Problem description. Lay out the lines of the records that run from the line containing "order: Artiodactyla" through the line containing "common name: White-tailed deer", both included, as a JSON list of strings, one string per line. Omit any blank lines.

Data for processing.
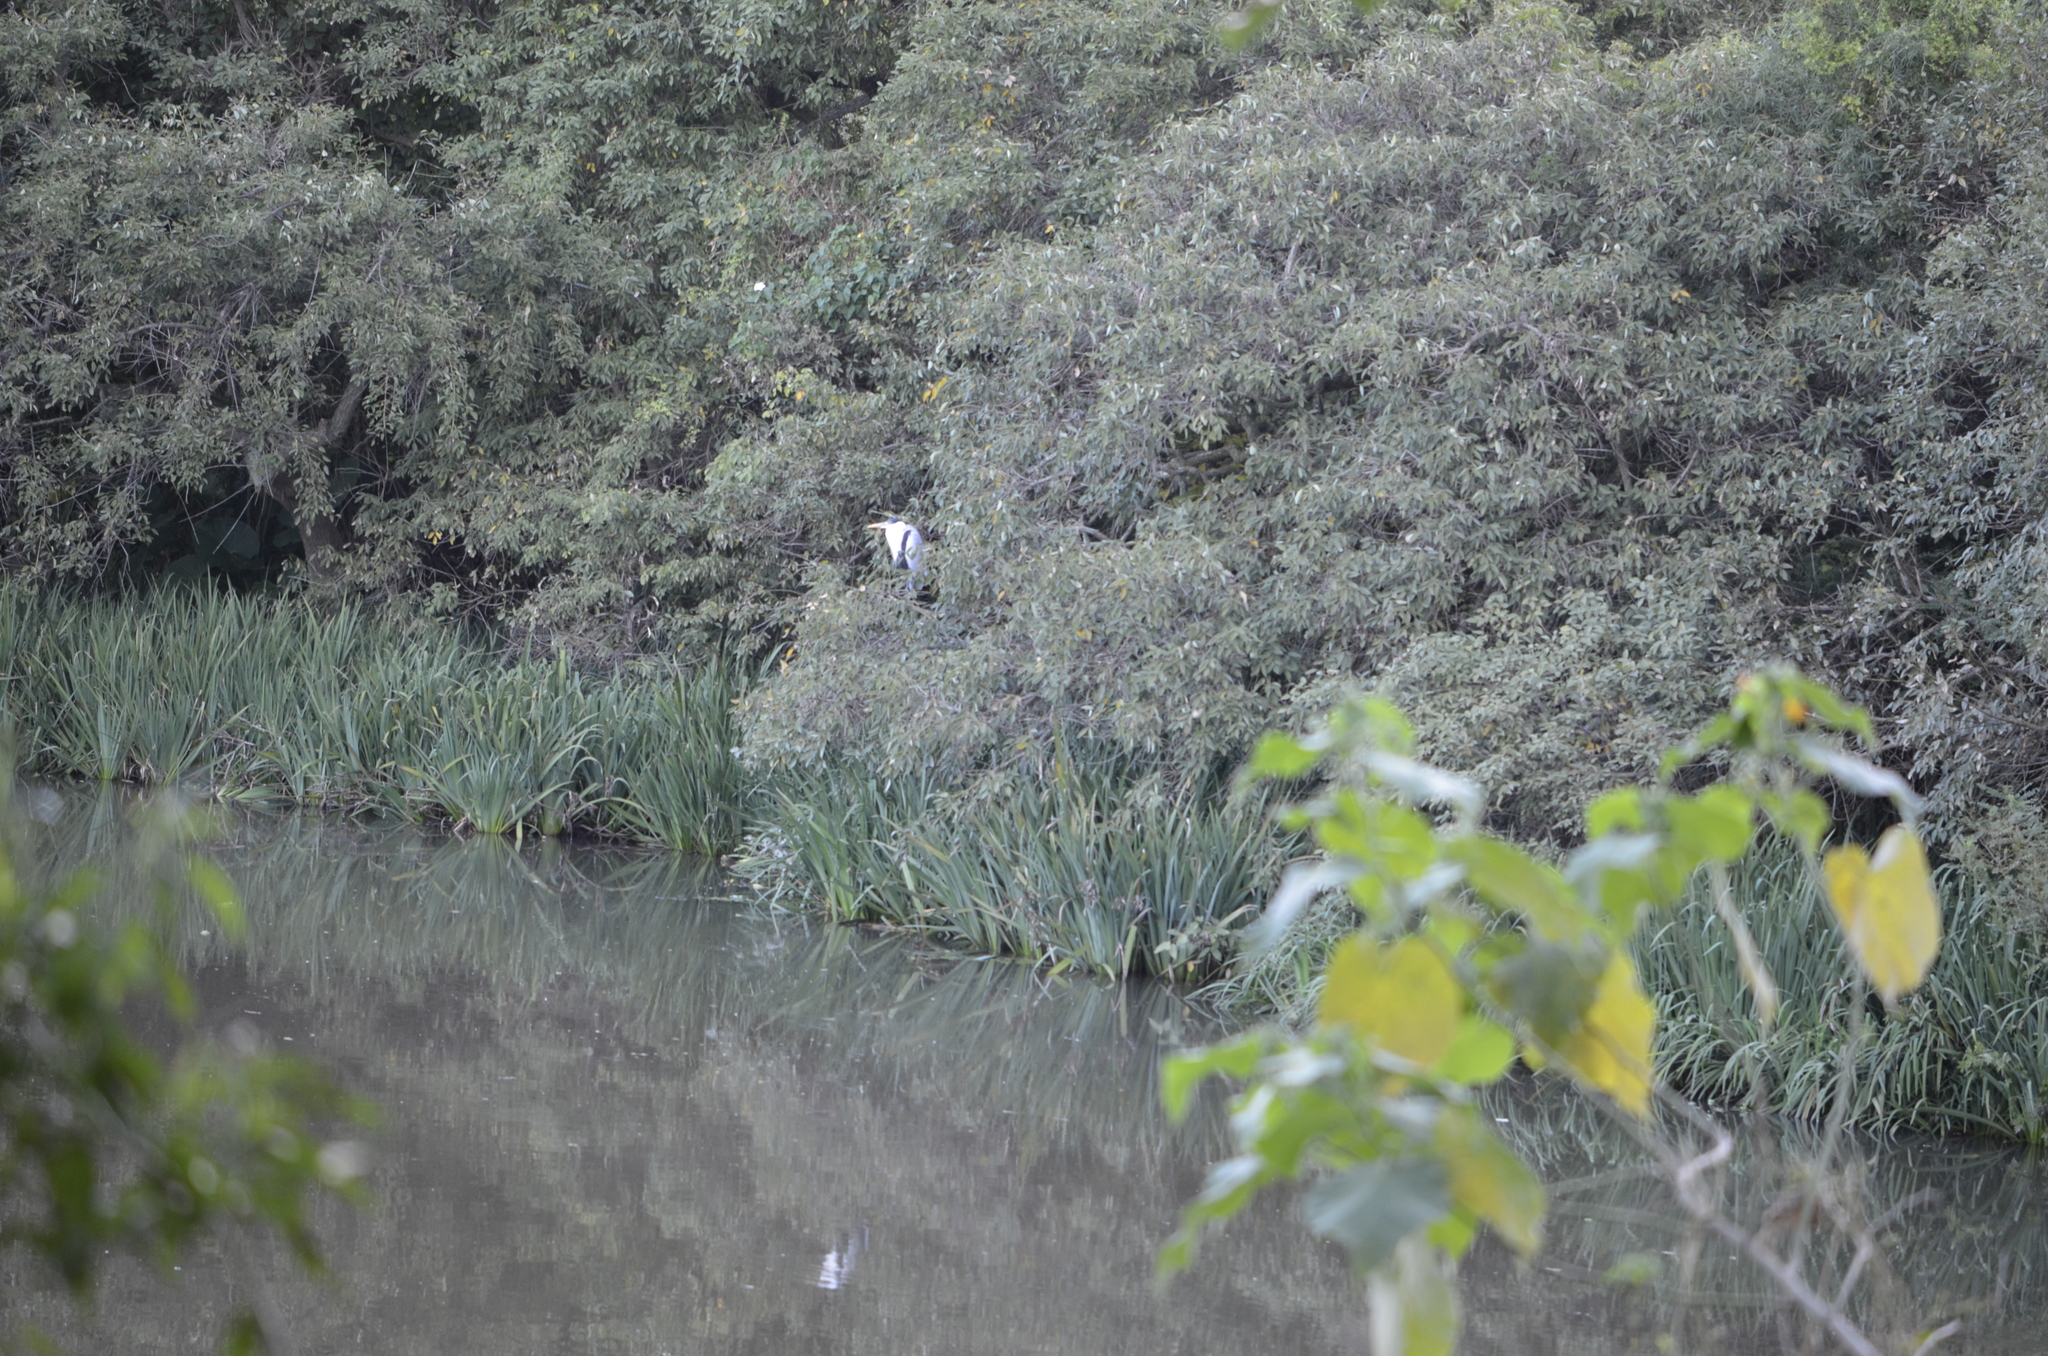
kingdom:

--

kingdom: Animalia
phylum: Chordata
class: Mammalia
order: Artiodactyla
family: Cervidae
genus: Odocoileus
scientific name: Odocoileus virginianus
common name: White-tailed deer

The output.
[
  "order: Artiodactyla",
  "family: Cervidae",
  "genus: Odocoileus",
  "scientific name: Odocoileus virginianus",
  "common name: White-tailed deer"
]